## Instruction:
Turn the records from the line holding "pose: elev=134.0 azim=197.8" through the line holding "Dot at: (201, 201)", both included, into a JSON list of strings, one string per line, with blank lines skipped. Leave the pictures out of the list.

## Provided data:
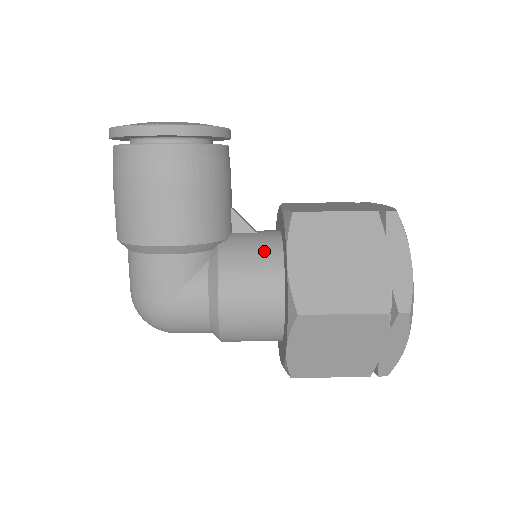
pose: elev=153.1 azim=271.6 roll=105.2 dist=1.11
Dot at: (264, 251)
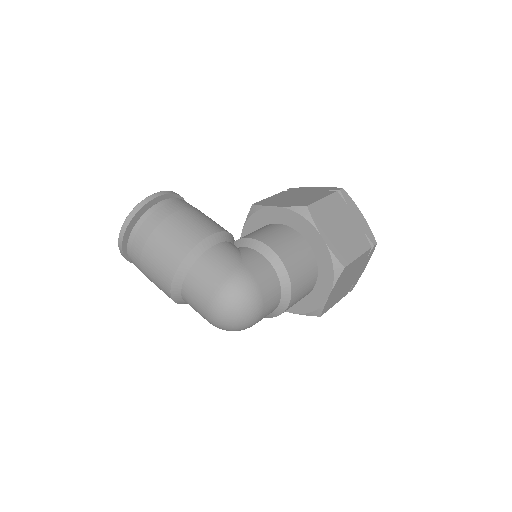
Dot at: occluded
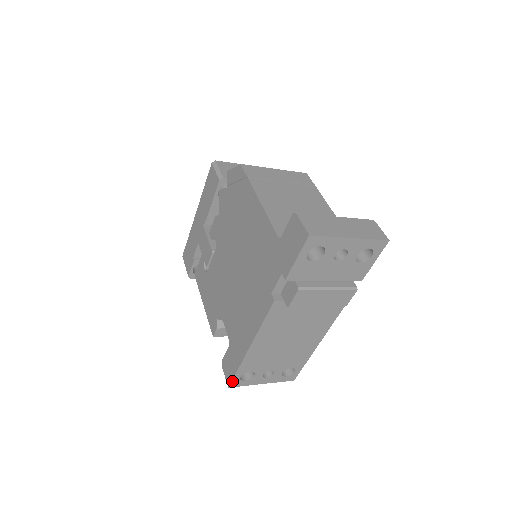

==

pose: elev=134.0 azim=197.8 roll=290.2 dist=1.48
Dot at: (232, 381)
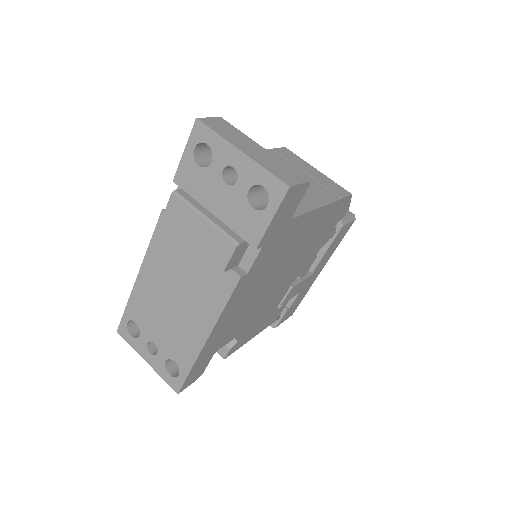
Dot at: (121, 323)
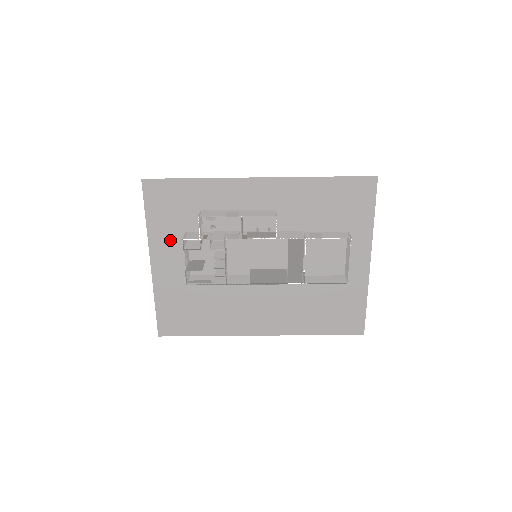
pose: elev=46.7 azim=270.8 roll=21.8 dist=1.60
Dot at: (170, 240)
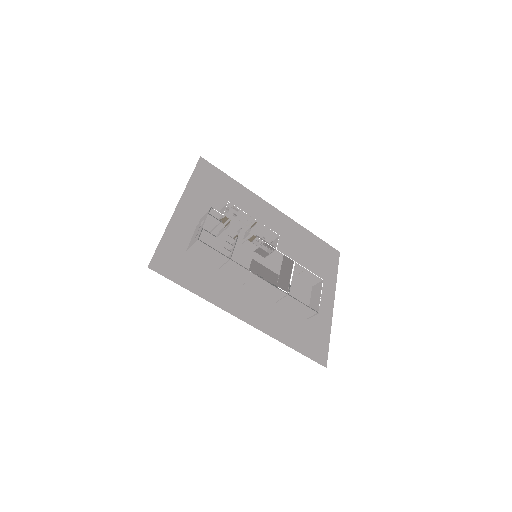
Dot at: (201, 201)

## Answer to this problem:
[
  "pose: elev=134.0 azim=197.8 roll=290.2 dist=1.48",
  "Dot at: (232, 381)",
  "Dot at: (121, 323)",
  "pose: elev=46.7 azim=270.8 roll=21.8 dist=1.60",
  "Dot at: (170, 240)",
  "Dot at: (201, 201)"
]